__Given information__
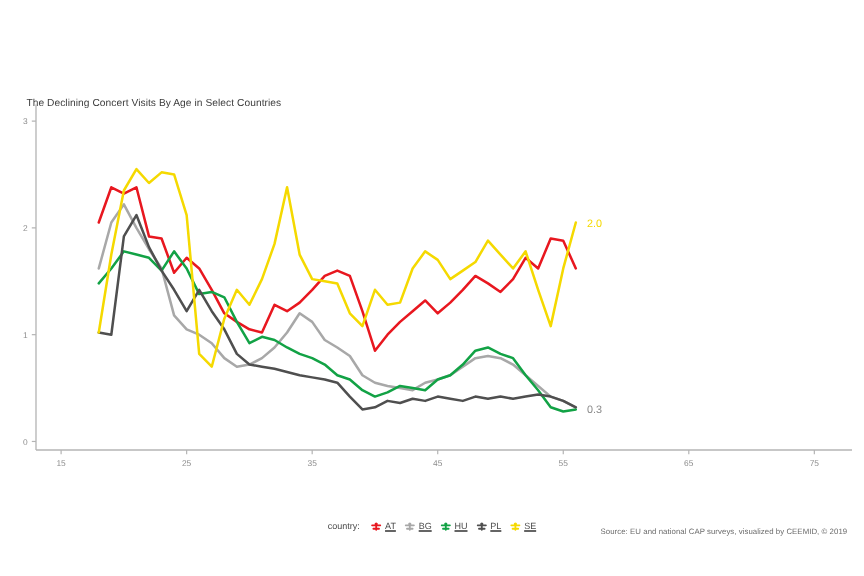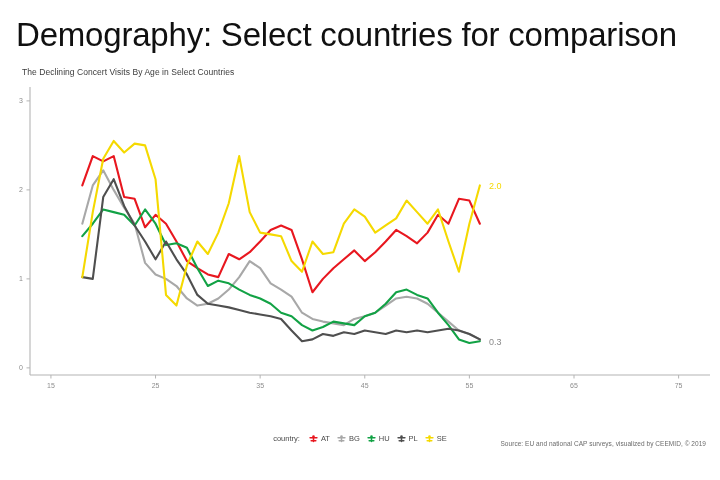--- a/index.html
+++ b/index.html
@@ -11,49 +11,48 @@
 
   #slide-title{
     position:absolute;left:16px;top:16px;width:690px;
     font-size:33px;line-height:38px;font-weight:400;color:#101010;
     letter-spacing:-0.2px;white-space:nowrap;
   }
 
   #chart-card{position:absolute;left:0;top:62px;width:720px;height:418px;}
 
   #chart-subtitle{
-    position:absolute;left:22px;top:5px;font-size:8.5px;color:#3c3c3c;
+    position:absolute;left:22px;top:18px;font-size:8.5px;color:#3c3c3c;
     letter-spacing:0.05px;white-space:nowrap;
   }
 
   #plot-svg{position:absolute;left:0;top:0;}
 
   .axis-tick-label{font-size:7px;fill:#8d8d8d;font-family:"Liberation Sans", sans-serif;}
   .series-annotation{font-size:9px;font-family:"Liberation Sans", sans-serif;}
 
   #legend{
     position:absolute;left:0;top:352px;width:720px;
     display:flex;justify-content:center;align-items:center;gap:7px;margin-top:20px;
   }
   #legend .legend-title{font-size:7.5px;color:#4a4a4a;margin-right:2px;}
-  .legend-item{display:flex;align-items:center;gap:3px;}
+  .legend-item{display:flex;align-items:center;gap:3px;text-decoration:underline;}
   .legend-item .legend-label{font-size:7.5px;color:#4a4a4a;}
   .legend-marker{width:9px;height:9px;display:block;}
 
   #source-note{
     position:absolute;right:14px;top:378px;
     font-size:6.5px;color:#6b6b6b;letter-spacing:0.05px;white-space:nowrap;
   }
 </style>
 </head>
 <body>
 
 <div id="slide">
 
-  <div id="slide-title">Demography: Select countries for comparison</div>
 
   <div id="chart-card">
 
     <div id="chart-subtitle">The Declining Concert Visits By Age in Select Countries</div>
 
     <svg id="plot-svg" width="720" height="400">
       <g id="axes-layer">
           <line x1="30" y1="25" x2="30" y2="313" stroke="#b4b4b4" stroke-width="1.1"></line>
           <line x1="30" y1="313" x2="710" y2="313" stroke="#b4b4b4" stroke-width="1.1"></line>
           <line x1="26.5" y1="305.8805031446541" x2="30" y2="305.8805031446541" stroke="#b4b4b4" stroke-width="1"></line>

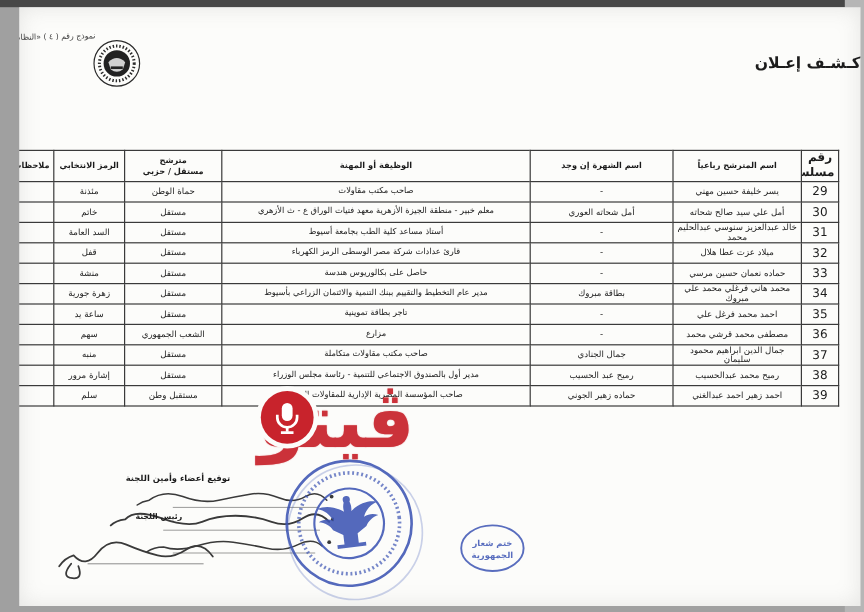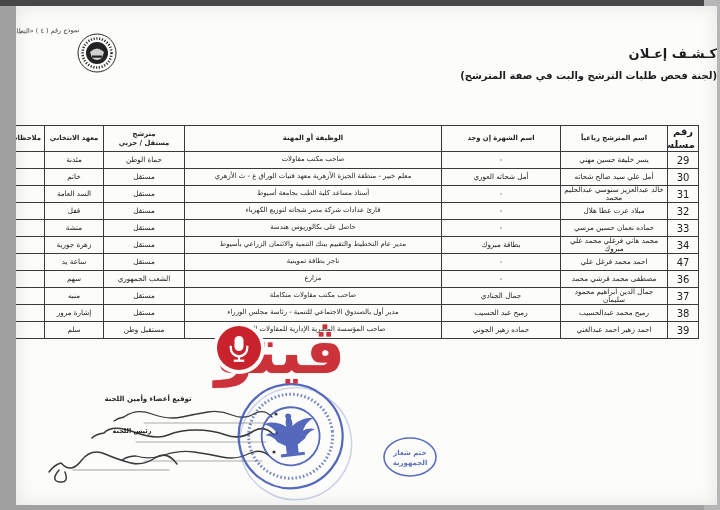--- a/index.html
+++ b/index.html
@@ -78,34 +78,33 @@
     <svg class="top-seal" viewBox="0 0 42 42">
       <circle cx="21" cy="21" r="19" fill="none" stroke="#2b2b2b" stroke-width="1"></circle>
       <circle cx="21" cy="21" r="14.5" fill="none" stroke="#2b2b2b" stroke-width="2.5" stroke-dasharray="1.2 1.6"></circle>
       <circle cx="21" cy="21" r="11" fill="#222"></circle>
       <path d="M14 20 q7 -7 14 0 l-2 6 q-5 4 -10 0 z" fill="#efefef" opacity=".85"></path>
       <rect x="16" y="23.5" width="10" height="2.2" fill="#222"></rect>
     </svg>
 
     <div class="titles">
       <div class="t1">كـشـف إعـلان</div>
-      <div class="t3">(لجنة فحص طلبات الترشح والبت في صفة المترشح)</div>
     </div>
 
     <table class="sheet" dir="rtl">
       <thead>
         <tr>
             <th>رقم
 مسلسل</th>
             <th>اسم المترشح رباعياً</th>
             <th>اسم الشهرة إن وجد</th>
             <th>الوظيفة أو المهنة</th>
             <th>مترشح
 مستقل / حزبي</th>
-            <th>معهد الانتخابي</th>
+            <th>الرمز الانتخابي</th>
             <th>ملاحظات</th>
           </tr>
       </thead>
       <tbody>
           <tr>
             <td>29</td>
             <td>يسر خليفة حسين مهني</td>
             <td>-</td>
             <td>صاحب مكتب مقاولات</td>
             <td>حماة الوطن</td>
@@ -127,21 +126,21 @@
             <td>-</td>
             <td>أستاذ مساعد كلية الطب بجامعة أسيوط</td>
             <td>مستقل</td>
             <td>السد العامة</td>
             <td></td>
           </tr>
           <tr>
             <td>32</td>
             <td>ميلاد عزت عطا هلال</td>
             <td>-</td>
-            <td>قارئ عدادات شركة مصر شحاته لتوزيع الكهرباء</td>
+            <td>قارئ عدادات شركة مصر الوسطى الرمز الكهرباء</td>
             <td>مستقل</td>
             <td>قفل</td>
             <td></td>
           </tr>
           <tr>
             <td>33</td>
             <td>حماده نعمان حسين مرسي</td>
             <td>-</td>
             <td>حاصل على بكالوريوس هندسة</td>
             <td>مستقل</td>
@@ -151,21 +150,21 @@
           <tr>
             <td>34</td>
             <td>محمد هاني فرغلي محمد علي مبروك</td>
             <td>بطاقة مبروك</td>
             <td>مدير عام التخطيط والتقييم ببنك التنمية والائتمان الزراعي بأسيوط</td>
             <td>مستقل</td>
             <td>زهرة جورية</td>
             <td></td>
           </tr>
           <tr>
-            <td>47</td>
+            <td>35</td>
             <td>احمد محمد فرغل علي</td>
             <td>-</td>
             <td>تاجر بطاقة تموينية</td>
             <td>مستقل</td>
             <td>ساعة يد</td>
             <td></td>
           </tr>
           <tr>
             <td>36</td>
             <td>مصطفى محمد قرشي محمد</td>

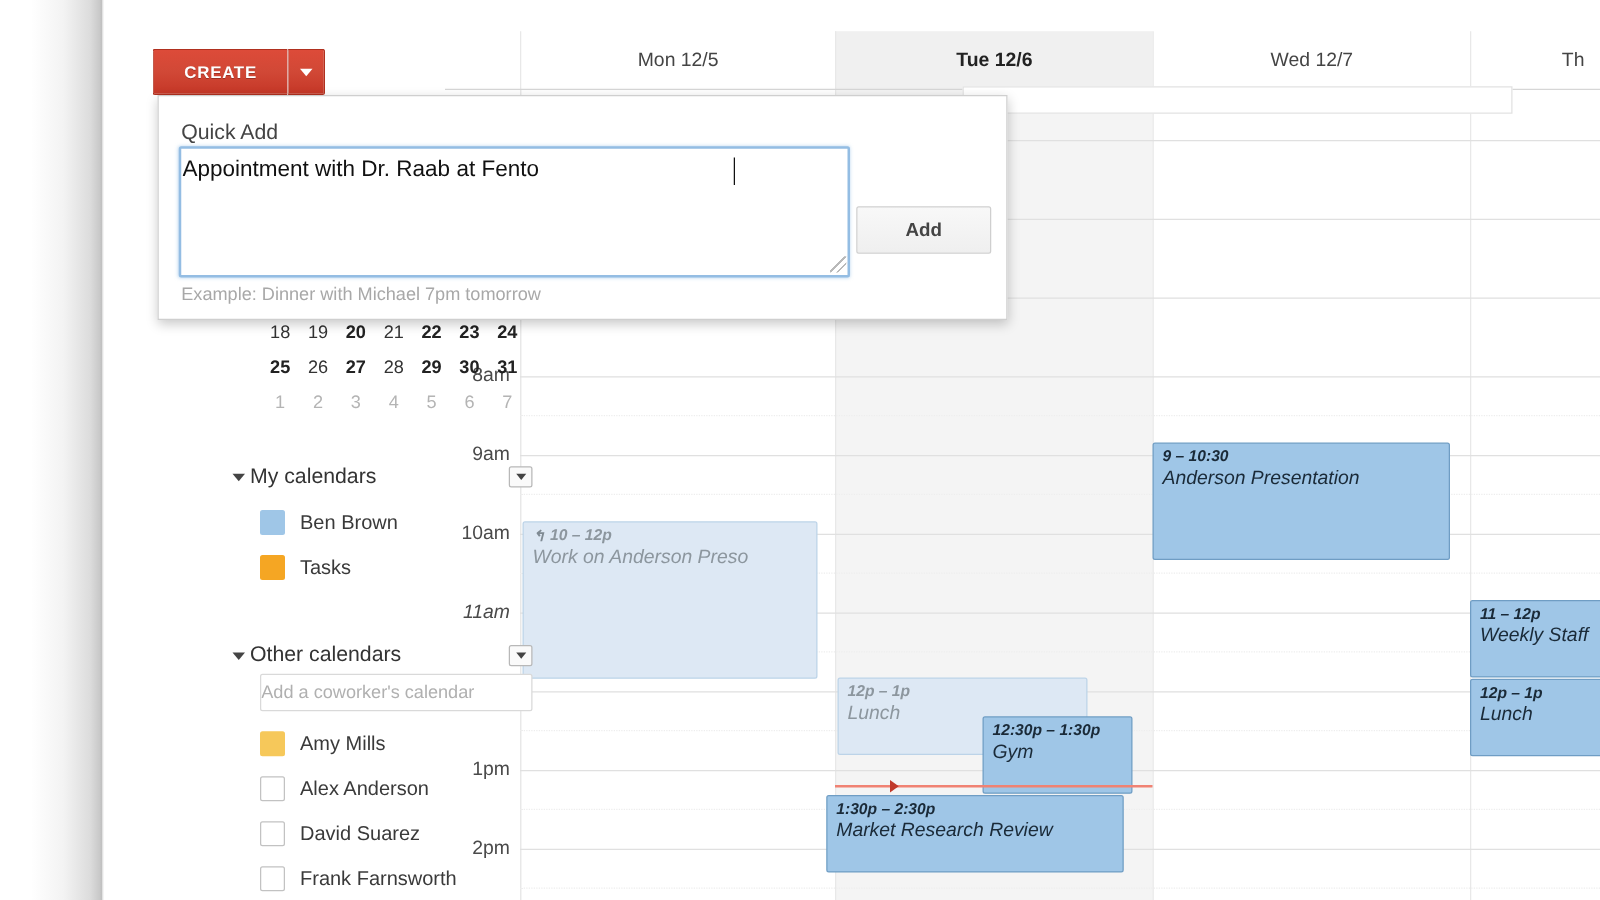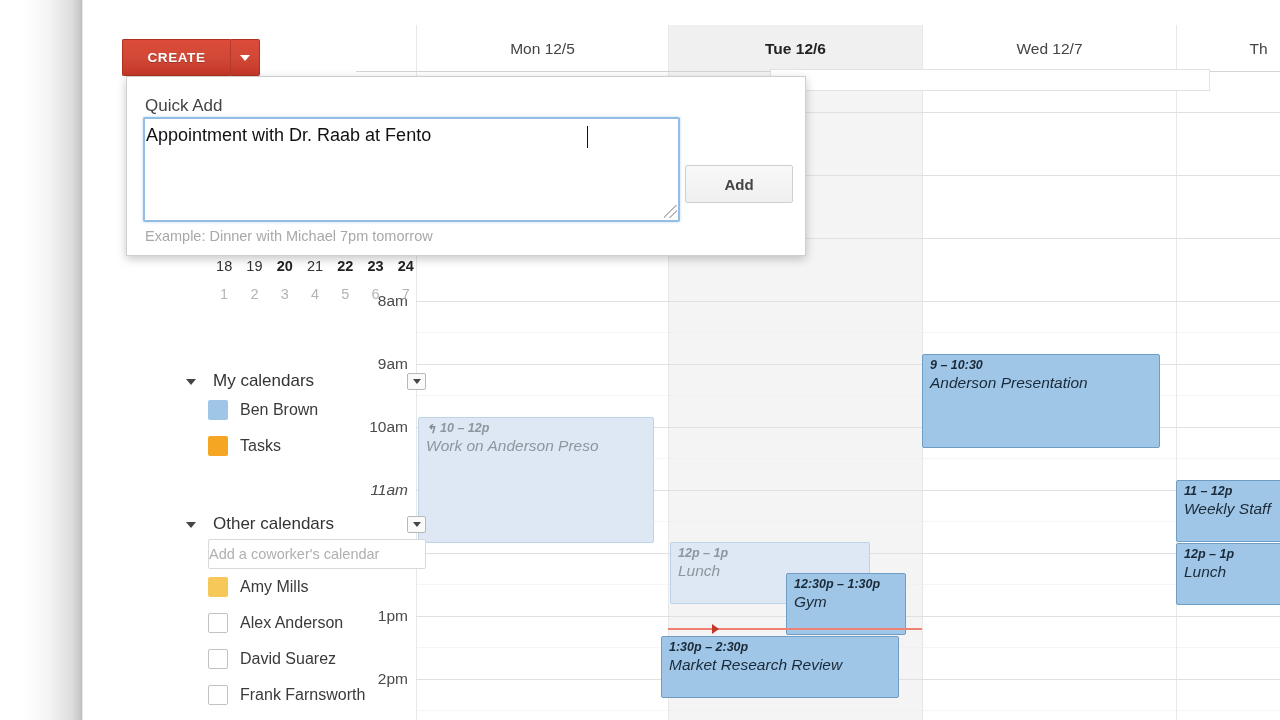--- a/index.html
+++ b/index.html
@@ -78,21 +78,21 @@
   .mini-cell {
     width: 30.3px; text-align: center;
     font-size: 14.5px; color: #333;
   }
   .mini-cell.bold { font-weight: bold; color: #222; }
   .mini-cell.muted { color: #b4b4b4; font-weight: normal; }
 
   
   .cal-group { position: absolute; left: 103px; width: 240px; }
   .cal-group .ghead {
-    display: flex; align-items: center; gap: 17px;
+    display: flex; align-items: center; gap: 4px;
     height: 22px; cursor: pointer;
   }
   .ghead .tri {
     width: 0; height: 0;
     border-left: 5px solid transparent; border-right: 5px solid transparent;
     border-top: 6px solid #444;
     margin-top: 2px;
   }
   .ghead .gtitle { font-size: 17px; color: #333; }
   .ghead .gmenu {
@@ -103,21 +103,21 @@
     display: flex; align-items: center; justify-content: center;
     cursor: pointer;
   }
   .ghead .gmenu i {
     width: 0; height: 0;
     border-left: 4px solid transparent; border-right: 4px solid transparent;
     border-top: 5px solid #444;
   }
 
   .cal-item {
-    display: flex; align-items: center; gap: 12px;
+    display: flex; align-items: flex-end; gap: 12px;
     height: 36px; padding-left: 22px; cursor: pointer;
   }
   .cal-swatch {
     width: 20px; height: 20px; border-radius: 2px; flex: none;
   }
   .cal-swatch.empty { background: #fff; border: 1px solid #c2c2c2; }
   .cal-name { font-size: 16px; color: #3a3a3a; }
 
   .coworker-input {
     margin-left: 22px; margin-top: 4px;
@@ -385,20 +385,29 @@
         <div class="mini-row">
           <div class="mini-cell">18</div>
           <div class="mini-cell">19</div>
           <div class="mini-cell bold">20</div>
           <div class="mini-cell">21</div>
           <div class="mini-cell bold">22</div>
           <div class="mini-cell bold">23</div>
           <div class="mini-cell bold">24</div>
         </div>
         <div class="mini-row">
+          <div class="mini-cell bold">25</div>
+          <div class="mini-cell">26</div>
+          <div class="mini-cell bold">27</div>
+          <div class="mini-cell">28</div>
+          <div class="mini-cell bold">29</div>
+          <div class="mini-cell bold">30</div>
+          <div class="mini-cell bold">31</div>
+        </div>
+        <div class="mini-row">
           <div class="mini-cell muted">1</div>
           <div class="mini-cell muted">2</div>
           <div class="mini-cell muted">3</div>
           <div class="mini-cell muted">4</div>
           <div class="mini-cell muted">5</div>
           <div class="mini-cell muted">6</div>
           <div class="mini-cell muted">7</div>
         </div>
       </div>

__Required work__
Scan the records above for the word "مبروك". Show each line in which it appears.

__Output for this task__
             <td>محمد هاني فرغلي محمد علي مبروك</td>
             <td>بطاقة مبروك</td>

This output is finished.